Peter Zellner: I think this is probably across the board for all tertiary education, but the fees that are being levied on architecture students and the debt-to-professional-opportunity ratio. When [students] spend five years—or in some cases seven years if they’re doing an undergraduate degree and a master’s degree—in school, sometimes they’re walking away with $200,000 worth of debt. When I look at the economics of it, it makes it virtually impossible for a young person to start their own practice and to teach.
How are you looking to shake up academics and teaching styles?
This is a corollary to for-fee education. It’s also a corollary to the intense scrutiny that accreditation plays on architecture schools. A lot of teaching is very cookie-cutter, and I think a lot of it has to do with getting students to jump through a series of hoops and to train them basically to be good workers.
I don’t think that was the case 20 or 30 years ago when schools were a little more open in terms of their pedagogy. I think the expectation was often that a graduate would learn the trade, so to speak, while working vocationally and really schools were places for sharing ideas about architectural history or theory, and certainly practice but also a kind of focus on design theory and aesthetic theory.
What that’s been traded in for is a kind of very regimented and sometimes very generic education. I see a lot of schools pretty much teaching the same thing, and, as a result, I see a lot of young architects—particularly people entering the workforce—with a real disconnect from the realities of the practice.
Another part of this is entrepreneurship. I’ve had my own business. I had a boutique firm that did really well. I was headhunted into a very large 100,000-person infrastructure firm. I’m now back in private practice. The challenge for a lot of students is the whiplash effect they have in going from a cloistered academic environment and going into the professional world. That has to be addressed as well.
Architecture courses are heavily dependent on the professor's own interests, which can be limiting. How are you viewing the dynamic of the teachers and students at the school?
Architectural education is very hierarchical and it works under a master-disciple model, which is medieval. In that sort of academic structure, students' voices are not approved until the point where the master has deemed them valuable. As a result, we don't have an idea of partnership—intellectual and even philosophical—between student and teacher. What we have is really kind of a model in miniature of what the profession does itself.

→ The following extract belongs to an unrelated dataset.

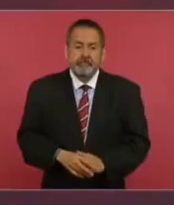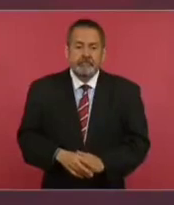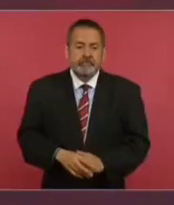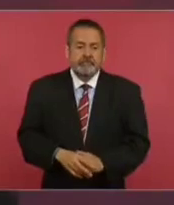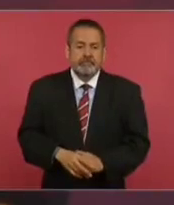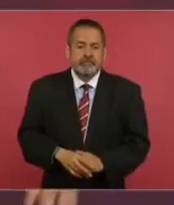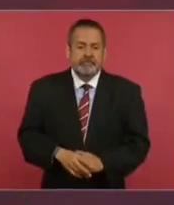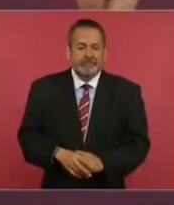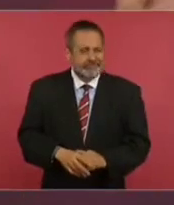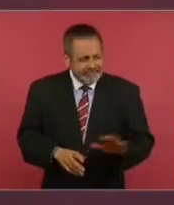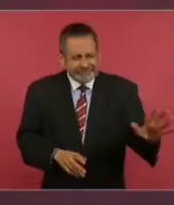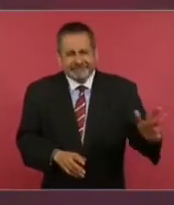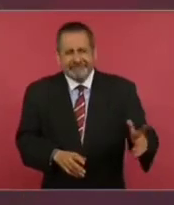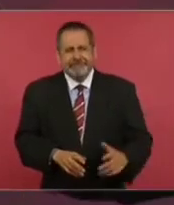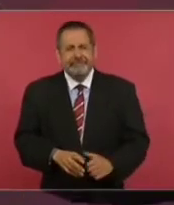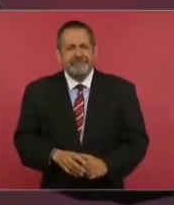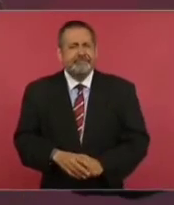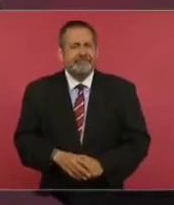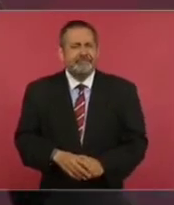Ya,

First and foremost, I’m interested in a Socratic method of teaching in which the student and the teacher are accountable to each other for how they debate things. I also think students aren’t given enough autonomy in terms of being asked to be responsible for setting the tone of their voice, how they speak, how they debate, and how they argue their points. That’s not the case in other fields. If you look at the sciences or medicine, senior researchers and graduate students are coworkers on projects. In architecture, we have this very antique model—and again it’s mostly patriarchal—of information and ideas being handed down from elder to young people. The expectation is a kind of servitude in a way and I think that’s pretty backwards.
What will students learn in the program?
The program is essentially aimed at a postgraduates, so a minimum requirement for entry is one professional degree, probably an undergraduate, and students can be enrolled in a master’s program. The expectation is really discourse first.
There's no project required, no submissions, no grading, and there’s no assessment per se. At the end of our initial six-week summer school, students will be able to make a defense and that can be in the form of a challenge to something they’re learned, or a critique, or ideally a kind of practicum statement in which they outline their academic or professional ambitions or outline what they plan to do with their lives as creatives.
Ideally, the place becomes a kind of respite from traditional education and the profession to give young individuals—and individuals of any age for that matter—an opportunity to reflect on what they want to do with themselves in the discipline and in the profession.